DAvid also likes his trams - RATP Dev UK also run the Manchester tram network - and sent me pics of some of Lisbon's examples.

Add caption
"These "elevator" trams are superb although covered in graffiti as they are parked in town overnight. This one swallowed up a crowd plus a wheel chair - it isn't low floor, no ramp and no fuss, the route saves users the trouble of a walk up a steep hill in case you were wondering"

Add caption
"Final one is of the red livery used for a tourist route, ten minutes into the trip we suffered a blocked line, this is so common place it is included in the on board commentary"

Actually it wasn't quite the final one as David then sent a pic to get all Daimler Fleetline fans salivating!

Add caption
"If readers visit Lisbon, I recommend the 15E tram route to Belem run by a mixture of old and new trams, get off at the Transport Museum (Carris is the operator) it is a working bus and tram depot plus a museum that includes green and orange Daimler Fleetlines, great value at €6 amazingly not a hi viz in sight."

Now have I been watching too much David Attenborough or does the one on the right look like it's mating! Why those top deck headlights? My thanks to David for the pics, good luck in your new job and stay in touch.

Have a good week all.

1 comment:

  1. Andrew Kleissner5 December 2016 at 08:11

    Interestingly enough, Stagecoach ended up operating Portuguese trams themselves, almost by accident. Virtually all the buses were nationalised following the 1974 Revolution, however following a change of Government some years later led to re-privatisation. Stagecoach took over routes west of Lisbon and this included the Sintra-Atlantico tramway (which had actually lain derelict for several years but then re-opened). This is basically a tourist line and I'm sure it didn't fit in well with the normal bus operations. I'm not sure of the subsequent history but do know that today it is in the ownership of the local Council. For many years it has only operated in the latter part of the week and weekends, but I looked at its website yesterday and am surprised to see that this year they're running a winter service (2 return trips, Wednesday to Sunday).

    Those Fleetlines bring back memories, although when I lived in Lisbon in the late 70s/early 80s I didn't use them much (they weren't on "my" routes) and actually I didn't like them much! At that time the Carris was going through massive change, from a fleet of largely British-built traditional buses to much more modern single-deckers from Iveco, MAN and Volvo. I vividly remember a journey I had to make on my second day in 1978. The first section was by an AEC Regent V - just like the British ones, but very Spartan inside and "the other way round" as they drive on the right. Ay a certain point we got off and I was then amazed to see our next md of transport coming round the corner: a Brill double-bogie tramcar complete with open platforms and clerestory roof! It was over 70 years old and one of the very oldest in the fleet - amazingly it was to stay in service for another 15 years or so! At that time the tram system was much larger than it is today and the fleet much more varied.

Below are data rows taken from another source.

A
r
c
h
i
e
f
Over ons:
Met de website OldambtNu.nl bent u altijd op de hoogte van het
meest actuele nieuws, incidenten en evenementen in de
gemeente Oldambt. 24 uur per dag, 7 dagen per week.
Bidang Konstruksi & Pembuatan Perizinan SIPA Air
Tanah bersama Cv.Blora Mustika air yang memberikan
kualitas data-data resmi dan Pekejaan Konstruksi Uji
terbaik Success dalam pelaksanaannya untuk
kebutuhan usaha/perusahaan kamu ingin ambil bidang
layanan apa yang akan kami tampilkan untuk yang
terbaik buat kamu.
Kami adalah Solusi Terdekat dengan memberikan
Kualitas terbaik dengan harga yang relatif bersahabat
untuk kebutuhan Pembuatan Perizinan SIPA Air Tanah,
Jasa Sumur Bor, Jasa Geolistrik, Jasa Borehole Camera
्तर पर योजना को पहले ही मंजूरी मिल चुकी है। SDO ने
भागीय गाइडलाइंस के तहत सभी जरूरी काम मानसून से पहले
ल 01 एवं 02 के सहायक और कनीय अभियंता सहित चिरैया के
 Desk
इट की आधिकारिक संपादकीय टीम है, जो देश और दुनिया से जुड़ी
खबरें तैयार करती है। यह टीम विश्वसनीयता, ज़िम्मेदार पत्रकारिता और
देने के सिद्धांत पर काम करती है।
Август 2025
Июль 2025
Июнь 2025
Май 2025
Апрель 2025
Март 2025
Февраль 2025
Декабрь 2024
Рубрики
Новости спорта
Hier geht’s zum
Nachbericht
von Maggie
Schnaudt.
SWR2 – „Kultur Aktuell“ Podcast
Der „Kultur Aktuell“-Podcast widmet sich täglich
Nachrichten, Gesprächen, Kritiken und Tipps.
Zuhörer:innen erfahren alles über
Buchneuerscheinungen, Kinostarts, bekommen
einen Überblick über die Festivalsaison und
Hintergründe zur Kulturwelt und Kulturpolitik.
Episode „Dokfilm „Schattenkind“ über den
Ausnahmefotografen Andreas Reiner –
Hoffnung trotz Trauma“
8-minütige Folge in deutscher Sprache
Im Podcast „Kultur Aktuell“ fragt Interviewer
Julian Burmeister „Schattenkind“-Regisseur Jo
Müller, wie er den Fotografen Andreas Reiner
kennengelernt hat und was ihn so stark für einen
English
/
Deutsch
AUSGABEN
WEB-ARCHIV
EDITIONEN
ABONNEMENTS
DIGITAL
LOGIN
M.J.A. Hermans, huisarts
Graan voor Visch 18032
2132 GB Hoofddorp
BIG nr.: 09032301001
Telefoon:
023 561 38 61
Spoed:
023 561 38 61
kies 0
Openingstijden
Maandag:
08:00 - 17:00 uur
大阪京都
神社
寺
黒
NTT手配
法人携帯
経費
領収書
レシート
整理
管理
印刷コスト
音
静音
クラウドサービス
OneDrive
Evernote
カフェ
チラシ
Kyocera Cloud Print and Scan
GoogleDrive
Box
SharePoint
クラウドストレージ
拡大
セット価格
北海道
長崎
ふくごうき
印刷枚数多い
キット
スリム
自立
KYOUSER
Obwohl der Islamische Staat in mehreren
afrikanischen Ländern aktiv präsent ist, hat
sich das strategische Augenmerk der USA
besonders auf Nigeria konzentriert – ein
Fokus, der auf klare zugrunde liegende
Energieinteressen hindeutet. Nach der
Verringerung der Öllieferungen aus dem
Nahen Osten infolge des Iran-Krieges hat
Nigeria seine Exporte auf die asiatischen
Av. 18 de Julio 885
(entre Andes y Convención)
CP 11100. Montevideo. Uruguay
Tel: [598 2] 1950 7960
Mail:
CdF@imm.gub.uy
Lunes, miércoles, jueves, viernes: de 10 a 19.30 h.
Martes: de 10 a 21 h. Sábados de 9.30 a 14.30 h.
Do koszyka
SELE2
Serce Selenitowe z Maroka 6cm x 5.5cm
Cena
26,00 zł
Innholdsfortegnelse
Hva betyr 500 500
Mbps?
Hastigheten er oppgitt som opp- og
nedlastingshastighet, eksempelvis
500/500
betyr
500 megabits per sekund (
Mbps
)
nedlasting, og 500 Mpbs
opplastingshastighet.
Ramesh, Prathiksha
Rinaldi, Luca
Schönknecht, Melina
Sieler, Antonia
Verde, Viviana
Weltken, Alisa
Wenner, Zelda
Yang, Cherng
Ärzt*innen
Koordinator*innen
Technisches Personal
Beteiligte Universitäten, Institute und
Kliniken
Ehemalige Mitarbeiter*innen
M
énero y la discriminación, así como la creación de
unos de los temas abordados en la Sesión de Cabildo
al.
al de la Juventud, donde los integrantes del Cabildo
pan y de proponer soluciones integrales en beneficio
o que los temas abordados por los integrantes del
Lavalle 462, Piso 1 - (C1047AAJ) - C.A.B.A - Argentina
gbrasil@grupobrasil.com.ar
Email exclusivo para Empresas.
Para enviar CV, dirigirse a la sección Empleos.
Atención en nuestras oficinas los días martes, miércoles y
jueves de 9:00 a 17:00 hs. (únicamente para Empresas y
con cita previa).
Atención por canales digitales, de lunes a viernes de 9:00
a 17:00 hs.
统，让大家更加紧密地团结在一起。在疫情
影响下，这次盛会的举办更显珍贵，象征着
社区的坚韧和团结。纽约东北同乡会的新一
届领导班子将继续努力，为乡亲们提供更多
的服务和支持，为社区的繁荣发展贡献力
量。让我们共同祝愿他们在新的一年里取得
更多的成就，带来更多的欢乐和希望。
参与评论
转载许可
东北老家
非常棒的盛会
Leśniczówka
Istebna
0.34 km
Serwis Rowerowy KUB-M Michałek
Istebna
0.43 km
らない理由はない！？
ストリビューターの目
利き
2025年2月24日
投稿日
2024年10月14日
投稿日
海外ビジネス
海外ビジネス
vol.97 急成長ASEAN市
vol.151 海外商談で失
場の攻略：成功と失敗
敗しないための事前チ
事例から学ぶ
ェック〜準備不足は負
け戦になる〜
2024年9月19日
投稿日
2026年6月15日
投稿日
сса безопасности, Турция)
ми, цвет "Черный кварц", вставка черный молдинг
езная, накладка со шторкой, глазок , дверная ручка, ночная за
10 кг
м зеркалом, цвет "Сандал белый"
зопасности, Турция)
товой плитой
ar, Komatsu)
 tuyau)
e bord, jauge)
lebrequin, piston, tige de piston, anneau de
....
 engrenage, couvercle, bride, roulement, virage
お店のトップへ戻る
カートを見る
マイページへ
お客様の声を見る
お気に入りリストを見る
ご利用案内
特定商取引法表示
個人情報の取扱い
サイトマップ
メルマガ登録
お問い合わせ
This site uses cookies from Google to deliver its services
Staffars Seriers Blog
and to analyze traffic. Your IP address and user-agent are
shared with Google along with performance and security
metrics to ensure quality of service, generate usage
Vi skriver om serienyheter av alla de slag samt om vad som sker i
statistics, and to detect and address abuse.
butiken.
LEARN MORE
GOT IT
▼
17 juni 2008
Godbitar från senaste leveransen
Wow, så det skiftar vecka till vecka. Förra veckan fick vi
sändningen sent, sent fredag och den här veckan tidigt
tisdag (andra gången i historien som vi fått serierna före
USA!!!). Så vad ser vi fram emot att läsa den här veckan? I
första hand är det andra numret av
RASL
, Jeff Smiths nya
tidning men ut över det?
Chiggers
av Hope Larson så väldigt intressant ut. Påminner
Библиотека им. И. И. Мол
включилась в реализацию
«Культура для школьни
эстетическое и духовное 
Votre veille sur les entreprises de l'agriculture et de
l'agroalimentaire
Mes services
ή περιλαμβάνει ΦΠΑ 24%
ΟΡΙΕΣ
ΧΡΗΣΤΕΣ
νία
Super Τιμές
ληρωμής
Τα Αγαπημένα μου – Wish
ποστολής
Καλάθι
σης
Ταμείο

However recent track re-alignments at the crucial junction of Cais de Sodre have paved the way for the reintroduction of the much lamented service 24, although I don't know where Carris would get the cars to operate it.

    The bus fleet was fascinating too, the best route being the short but steep 37 which ran (and still does) to the Castle. It was operated by 1948 vintage AEC Regal III single-deckers which ground their way up the hill and over the cobbles very, very slowly - but always got there! They ran until the 1980s, at least.